__Exercise brief__:
Counting every line in the entries below where the word "Page" occurs, report how many there are. Give only that number.

__Materials provided__:
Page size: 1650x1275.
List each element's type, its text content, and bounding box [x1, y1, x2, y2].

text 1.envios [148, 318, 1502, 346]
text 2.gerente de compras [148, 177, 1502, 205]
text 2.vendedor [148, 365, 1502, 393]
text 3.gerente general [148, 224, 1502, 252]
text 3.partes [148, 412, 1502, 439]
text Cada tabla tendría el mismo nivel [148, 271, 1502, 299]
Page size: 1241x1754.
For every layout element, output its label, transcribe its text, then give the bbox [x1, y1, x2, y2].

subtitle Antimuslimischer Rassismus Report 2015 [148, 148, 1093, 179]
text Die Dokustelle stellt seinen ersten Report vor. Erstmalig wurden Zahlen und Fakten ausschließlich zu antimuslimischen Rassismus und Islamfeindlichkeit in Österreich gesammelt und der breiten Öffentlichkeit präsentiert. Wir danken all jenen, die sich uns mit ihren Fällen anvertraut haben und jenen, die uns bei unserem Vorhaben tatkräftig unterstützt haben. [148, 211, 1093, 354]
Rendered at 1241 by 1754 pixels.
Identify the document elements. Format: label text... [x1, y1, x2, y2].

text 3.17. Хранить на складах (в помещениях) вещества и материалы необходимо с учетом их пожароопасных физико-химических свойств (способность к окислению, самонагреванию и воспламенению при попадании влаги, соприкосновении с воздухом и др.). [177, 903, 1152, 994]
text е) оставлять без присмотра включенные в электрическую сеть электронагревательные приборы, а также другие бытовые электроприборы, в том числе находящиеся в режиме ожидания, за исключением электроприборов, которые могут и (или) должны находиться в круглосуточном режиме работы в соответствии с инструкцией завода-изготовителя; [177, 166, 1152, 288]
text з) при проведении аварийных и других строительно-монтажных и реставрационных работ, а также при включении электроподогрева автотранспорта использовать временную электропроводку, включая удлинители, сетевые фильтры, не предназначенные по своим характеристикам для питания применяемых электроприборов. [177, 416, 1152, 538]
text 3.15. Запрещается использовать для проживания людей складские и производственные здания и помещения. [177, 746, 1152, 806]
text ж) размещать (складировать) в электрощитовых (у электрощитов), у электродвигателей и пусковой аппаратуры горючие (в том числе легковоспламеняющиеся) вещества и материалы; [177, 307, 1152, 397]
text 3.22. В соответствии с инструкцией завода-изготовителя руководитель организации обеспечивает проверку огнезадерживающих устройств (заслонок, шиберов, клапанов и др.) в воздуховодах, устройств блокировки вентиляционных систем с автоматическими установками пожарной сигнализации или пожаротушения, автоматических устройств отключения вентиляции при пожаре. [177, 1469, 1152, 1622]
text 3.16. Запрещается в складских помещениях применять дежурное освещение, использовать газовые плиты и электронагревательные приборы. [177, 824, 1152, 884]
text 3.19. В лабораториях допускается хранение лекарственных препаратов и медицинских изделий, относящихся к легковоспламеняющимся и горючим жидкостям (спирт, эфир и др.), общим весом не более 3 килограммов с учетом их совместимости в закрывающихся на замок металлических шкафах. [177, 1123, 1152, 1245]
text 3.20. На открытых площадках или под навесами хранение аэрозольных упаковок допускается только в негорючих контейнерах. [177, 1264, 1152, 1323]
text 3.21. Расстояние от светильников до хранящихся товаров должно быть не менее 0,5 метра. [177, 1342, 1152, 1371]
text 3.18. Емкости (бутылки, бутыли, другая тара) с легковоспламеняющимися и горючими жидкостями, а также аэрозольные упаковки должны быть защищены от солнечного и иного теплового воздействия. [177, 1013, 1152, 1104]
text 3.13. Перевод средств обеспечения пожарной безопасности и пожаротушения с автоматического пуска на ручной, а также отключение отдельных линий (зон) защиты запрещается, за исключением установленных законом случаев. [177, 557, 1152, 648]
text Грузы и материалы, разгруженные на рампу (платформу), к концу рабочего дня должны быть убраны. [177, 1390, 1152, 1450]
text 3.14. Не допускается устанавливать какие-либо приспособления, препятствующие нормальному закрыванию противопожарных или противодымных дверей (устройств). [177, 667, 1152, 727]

__Exercise result__:
2